* _EXERCISE_:
Every line holding "image" should be copied from the records below.

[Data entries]
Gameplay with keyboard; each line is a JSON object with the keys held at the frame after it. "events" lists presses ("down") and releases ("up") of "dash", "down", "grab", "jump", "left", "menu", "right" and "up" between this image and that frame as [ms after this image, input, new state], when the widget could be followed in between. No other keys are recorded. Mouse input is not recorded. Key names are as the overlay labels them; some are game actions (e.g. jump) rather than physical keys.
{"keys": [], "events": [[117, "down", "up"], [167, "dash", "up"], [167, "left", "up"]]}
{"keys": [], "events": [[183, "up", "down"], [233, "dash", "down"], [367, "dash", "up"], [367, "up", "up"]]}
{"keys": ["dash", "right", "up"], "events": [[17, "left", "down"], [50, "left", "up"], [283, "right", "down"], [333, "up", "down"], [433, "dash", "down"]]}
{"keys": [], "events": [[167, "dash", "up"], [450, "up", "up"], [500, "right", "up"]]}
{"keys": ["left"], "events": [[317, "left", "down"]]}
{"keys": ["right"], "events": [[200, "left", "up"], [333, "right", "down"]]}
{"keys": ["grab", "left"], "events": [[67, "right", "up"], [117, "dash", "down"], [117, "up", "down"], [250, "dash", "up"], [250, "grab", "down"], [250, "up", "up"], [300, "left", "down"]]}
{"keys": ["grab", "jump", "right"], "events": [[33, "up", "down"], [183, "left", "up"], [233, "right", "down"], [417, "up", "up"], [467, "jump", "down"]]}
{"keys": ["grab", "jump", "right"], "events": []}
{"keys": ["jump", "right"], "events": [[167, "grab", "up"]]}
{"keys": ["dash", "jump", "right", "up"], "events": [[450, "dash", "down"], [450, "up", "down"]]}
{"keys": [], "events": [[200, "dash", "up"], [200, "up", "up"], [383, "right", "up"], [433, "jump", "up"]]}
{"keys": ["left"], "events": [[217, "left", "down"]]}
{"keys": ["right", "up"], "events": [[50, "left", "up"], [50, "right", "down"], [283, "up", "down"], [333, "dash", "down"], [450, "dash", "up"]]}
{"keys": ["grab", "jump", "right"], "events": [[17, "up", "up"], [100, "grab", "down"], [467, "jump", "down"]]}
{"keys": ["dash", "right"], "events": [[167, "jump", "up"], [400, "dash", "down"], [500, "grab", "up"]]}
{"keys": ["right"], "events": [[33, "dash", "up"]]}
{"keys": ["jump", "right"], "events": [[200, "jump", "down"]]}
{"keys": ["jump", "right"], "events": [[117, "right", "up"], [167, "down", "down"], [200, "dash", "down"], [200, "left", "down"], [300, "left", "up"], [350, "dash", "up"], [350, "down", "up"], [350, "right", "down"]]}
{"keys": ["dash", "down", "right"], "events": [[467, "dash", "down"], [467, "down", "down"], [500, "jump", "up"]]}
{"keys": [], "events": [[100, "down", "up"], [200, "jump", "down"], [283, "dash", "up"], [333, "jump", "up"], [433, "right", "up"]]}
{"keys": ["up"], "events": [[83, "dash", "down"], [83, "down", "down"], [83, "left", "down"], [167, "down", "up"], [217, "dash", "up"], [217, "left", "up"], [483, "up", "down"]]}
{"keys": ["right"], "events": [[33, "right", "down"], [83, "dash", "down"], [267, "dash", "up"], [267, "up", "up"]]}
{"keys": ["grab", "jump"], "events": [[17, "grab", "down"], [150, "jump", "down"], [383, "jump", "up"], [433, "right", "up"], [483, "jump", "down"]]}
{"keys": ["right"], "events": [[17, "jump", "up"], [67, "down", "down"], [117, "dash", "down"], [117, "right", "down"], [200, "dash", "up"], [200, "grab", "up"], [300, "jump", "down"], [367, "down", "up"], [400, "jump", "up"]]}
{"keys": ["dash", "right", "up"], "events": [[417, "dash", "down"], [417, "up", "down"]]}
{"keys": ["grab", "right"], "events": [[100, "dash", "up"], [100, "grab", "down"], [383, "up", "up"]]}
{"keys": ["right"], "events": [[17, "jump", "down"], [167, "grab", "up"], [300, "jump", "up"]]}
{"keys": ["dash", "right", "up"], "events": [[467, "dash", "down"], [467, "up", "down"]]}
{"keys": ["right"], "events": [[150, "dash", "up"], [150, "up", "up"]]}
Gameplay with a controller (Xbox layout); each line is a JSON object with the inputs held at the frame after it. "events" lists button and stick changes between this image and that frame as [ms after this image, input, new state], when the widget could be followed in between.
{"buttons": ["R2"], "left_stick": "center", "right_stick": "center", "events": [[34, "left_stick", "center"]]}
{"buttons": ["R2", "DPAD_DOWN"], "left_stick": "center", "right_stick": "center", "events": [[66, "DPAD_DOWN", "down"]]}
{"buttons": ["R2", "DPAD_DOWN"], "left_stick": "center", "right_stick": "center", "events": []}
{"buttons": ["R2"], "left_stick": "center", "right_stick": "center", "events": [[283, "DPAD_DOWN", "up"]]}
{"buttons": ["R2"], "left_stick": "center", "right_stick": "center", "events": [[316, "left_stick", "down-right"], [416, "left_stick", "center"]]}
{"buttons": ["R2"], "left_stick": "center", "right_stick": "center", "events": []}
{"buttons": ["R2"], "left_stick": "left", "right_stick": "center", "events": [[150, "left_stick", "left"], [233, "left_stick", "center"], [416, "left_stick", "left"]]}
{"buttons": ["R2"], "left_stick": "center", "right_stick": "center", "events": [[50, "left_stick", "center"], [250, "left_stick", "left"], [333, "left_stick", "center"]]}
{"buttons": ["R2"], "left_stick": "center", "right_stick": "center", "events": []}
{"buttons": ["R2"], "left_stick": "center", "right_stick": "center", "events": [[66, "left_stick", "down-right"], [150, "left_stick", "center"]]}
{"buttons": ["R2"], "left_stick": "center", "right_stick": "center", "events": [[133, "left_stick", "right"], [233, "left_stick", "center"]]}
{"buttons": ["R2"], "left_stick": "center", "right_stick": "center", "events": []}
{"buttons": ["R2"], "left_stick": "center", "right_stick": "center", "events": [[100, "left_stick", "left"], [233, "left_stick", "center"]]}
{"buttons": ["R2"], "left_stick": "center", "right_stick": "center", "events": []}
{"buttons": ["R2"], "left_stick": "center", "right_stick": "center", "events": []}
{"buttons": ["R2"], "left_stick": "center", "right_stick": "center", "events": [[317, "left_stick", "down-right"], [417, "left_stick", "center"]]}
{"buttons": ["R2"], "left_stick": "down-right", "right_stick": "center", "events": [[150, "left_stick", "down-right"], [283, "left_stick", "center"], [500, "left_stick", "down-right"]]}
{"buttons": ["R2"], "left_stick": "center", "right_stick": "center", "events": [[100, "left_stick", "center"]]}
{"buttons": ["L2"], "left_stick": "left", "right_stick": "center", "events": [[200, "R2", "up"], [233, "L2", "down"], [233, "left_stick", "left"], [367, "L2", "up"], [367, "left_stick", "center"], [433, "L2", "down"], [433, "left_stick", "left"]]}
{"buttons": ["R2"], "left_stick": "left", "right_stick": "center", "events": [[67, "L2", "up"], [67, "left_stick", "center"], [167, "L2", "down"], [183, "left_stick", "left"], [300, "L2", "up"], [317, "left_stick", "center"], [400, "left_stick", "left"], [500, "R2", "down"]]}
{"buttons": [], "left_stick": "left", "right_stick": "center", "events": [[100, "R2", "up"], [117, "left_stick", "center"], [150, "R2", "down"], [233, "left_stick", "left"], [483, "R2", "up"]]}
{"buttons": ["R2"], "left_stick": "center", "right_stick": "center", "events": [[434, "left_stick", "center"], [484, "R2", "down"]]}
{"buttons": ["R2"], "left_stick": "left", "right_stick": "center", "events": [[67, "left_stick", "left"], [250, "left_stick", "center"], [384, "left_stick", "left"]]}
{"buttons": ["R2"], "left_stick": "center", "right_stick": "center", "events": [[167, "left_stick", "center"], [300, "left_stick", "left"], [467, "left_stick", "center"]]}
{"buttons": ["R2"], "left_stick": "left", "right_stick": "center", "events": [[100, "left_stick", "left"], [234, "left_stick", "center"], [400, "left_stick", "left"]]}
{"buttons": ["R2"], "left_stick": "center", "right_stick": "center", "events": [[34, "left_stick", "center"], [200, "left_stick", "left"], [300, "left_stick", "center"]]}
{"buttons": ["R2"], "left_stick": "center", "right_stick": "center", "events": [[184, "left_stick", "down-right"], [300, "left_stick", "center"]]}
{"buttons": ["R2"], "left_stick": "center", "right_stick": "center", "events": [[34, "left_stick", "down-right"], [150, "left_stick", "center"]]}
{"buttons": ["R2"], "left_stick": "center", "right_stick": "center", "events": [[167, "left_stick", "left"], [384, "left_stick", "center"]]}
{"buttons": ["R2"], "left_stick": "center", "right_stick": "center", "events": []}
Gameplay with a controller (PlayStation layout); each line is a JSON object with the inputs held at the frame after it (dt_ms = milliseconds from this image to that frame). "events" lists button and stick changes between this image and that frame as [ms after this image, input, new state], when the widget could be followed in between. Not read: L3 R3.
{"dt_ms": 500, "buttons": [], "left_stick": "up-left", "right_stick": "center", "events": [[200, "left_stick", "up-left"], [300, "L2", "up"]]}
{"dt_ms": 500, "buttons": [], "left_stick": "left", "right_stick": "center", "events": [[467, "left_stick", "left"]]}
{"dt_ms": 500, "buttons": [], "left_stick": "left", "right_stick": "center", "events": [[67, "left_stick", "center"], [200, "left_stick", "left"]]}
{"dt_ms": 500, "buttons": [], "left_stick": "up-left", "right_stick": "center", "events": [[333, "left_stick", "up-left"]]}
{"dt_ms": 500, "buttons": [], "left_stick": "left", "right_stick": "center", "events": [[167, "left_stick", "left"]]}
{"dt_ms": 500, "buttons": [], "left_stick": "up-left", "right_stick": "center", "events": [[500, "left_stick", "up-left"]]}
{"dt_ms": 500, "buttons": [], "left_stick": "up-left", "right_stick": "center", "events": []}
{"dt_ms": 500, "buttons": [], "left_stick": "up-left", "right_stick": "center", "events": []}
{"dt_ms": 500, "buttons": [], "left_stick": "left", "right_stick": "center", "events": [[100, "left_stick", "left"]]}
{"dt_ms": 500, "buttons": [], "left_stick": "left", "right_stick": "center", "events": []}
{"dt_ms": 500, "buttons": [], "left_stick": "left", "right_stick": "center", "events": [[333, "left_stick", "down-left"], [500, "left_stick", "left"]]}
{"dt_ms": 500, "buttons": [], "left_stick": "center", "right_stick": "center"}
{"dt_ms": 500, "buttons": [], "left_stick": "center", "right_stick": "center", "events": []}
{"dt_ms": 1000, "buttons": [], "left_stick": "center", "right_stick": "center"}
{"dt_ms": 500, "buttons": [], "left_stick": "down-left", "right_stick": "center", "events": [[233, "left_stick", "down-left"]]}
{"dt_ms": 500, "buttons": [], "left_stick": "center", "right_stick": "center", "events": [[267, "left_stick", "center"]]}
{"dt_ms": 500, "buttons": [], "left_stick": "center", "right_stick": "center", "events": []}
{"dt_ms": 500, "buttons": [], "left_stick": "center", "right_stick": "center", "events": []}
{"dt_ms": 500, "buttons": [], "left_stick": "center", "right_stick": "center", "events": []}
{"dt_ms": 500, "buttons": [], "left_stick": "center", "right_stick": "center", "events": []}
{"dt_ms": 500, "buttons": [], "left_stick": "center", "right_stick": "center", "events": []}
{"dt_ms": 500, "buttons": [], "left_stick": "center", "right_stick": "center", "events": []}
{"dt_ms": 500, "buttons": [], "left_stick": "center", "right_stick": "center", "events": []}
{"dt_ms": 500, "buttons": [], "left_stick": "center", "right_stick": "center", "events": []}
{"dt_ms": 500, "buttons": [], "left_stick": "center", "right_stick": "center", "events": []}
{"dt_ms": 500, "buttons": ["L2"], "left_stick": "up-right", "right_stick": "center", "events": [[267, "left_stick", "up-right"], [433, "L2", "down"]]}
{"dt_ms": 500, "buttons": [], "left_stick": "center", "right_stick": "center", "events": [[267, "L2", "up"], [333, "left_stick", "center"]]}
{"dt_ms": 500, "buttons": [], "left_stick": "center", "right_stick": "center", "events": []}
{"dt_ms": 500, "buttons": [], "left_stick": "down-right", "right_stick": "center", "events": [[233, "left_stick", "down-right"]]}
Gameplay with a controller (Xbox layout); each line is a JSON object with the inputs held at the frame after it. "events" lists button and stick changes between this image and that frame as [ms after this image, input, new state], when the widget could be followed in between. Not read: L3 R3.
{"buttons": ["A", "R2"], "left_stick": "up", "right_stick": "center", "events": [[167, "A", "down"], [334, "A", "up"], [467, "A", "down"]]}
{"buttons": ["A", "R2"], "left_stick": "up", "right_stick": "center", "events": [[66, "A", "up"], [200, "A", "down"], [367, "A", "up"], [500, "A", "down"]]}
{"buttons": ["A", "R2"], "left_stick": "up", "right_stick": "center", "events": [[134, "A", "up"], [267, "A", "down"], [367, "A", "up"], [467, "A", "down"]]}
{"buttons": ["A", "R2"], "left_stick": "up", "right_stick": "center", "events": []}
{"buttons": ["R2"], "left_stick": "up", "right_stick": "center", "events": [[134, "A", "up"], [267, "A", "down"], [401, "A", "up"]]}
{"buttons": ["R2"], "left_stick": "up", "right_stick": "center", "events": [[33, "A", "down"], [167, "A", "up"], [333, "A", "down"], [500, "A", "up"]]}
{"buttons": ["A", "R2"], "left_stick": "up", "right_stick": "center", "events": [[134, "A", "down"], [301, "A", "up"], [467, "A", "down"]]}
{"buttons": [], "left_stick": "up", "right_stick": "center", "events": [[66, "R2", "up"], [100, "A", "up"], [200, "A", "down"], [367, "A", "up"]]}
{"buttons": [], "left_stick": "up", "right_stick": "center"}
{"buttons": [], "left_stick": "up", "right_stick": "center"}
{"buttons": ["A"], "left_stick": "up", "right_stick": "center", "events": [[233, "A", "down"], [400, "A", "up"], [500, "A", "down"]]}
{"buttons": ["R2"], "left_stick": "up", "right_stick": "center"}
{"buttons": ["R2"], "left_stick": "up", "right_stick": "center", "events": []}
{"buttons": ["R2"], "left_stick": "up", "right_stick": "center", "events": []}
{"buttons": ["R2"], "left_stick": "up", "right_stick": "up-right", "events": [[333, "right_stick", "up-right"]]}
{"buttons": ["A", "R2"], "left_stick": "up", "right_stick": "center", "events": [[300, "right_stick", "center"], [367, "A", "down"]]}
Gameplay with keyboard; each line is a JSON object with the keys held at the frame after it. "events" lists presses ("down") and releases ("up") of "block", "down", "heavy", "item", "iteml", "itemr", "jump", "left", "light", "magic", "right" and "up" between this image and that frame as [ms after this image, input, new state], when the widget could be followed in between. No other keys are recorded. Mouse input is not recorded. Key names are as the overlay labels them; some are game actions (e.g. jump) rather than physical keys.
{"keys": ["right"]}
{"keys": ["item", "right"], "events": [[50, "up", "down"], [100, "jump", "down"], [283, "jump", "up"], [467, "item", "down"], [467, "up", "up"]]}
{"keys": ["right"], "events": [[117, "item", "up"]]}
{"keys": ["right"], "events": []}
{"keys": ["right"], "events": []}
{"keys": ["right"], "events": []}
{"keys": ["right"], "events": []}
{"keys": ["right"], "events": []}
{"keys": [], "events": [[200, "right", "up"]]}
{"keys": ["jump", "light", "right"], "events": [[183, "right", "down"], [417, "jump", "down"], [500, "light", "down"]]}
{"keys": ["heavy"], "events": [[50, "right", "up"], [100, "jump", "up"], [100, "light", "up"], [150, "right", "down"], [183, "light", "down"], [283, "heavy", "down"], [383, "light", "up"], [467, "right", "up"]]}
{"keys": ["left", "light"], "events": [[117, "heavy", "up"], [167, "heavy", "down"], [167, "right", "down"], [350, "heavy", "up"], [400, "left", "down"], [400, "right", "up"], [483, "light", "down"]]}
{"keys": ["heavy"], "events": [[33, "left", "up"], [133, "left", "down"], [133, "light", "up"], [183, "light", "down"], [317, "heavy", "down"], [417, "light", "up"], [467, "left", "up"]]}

* _OUTPUT BELOW_:
Gameplay with keyboard; each line is a JSON object with the keys held at the frame after it. "events" lists presses ("down") and releases ("up") of "dash", "down", "grab", "jump", "left", "menu", "right" and "up" between this image and that frame as [ms after this image, input, new state], when the widget could be followed in between. No other keys are recorded. Mouse input is not recorded. Key names are as the overlay labels them; some are game actions (e.g. jump) rather than physical keys.
Gameplay with a controller (Xbox layout); each line is a JSON object with the inputs held at the frame after it. "events" lists button and stick changes between this image and that frame as [ms after this image, input, new state], when the widget could be followed in between.
Gameplay with a controller (PlayStation layout); each line is a JSON object with the inputs held at the frame after it (dt_ms = milliseconds from this image to that frame). "events" lists button and stick changes between this image and that frame as [ms after this image, input, new state], when the widget could be followed in between. Not read: L3 R3.
Gameplay with a controller (Xbox layout); each line is a JSON object with the inputs held at the frame after it. "events" lists button and stick changes between this image and that frame as [ms after this image, input, new state], when the widget could be followed in between. Not read: L3 R3.
Gameplay with keyboard; each line is a JSON object with the keys held at the frame after it. "events" lists presses ("down") and releases ("up") of "block", "down", "heavy", "item", "iteml", "itemr", "jump", "left", "light", "magic", "right" and "up" between this image and that frame as [ms after this image, input, new state], when the widget could be followed in between. No other keys are recorded. Mouse input is not recorded. Key names are as the overlay labels them; some are game actions (e.g. jump) rather than physical keys.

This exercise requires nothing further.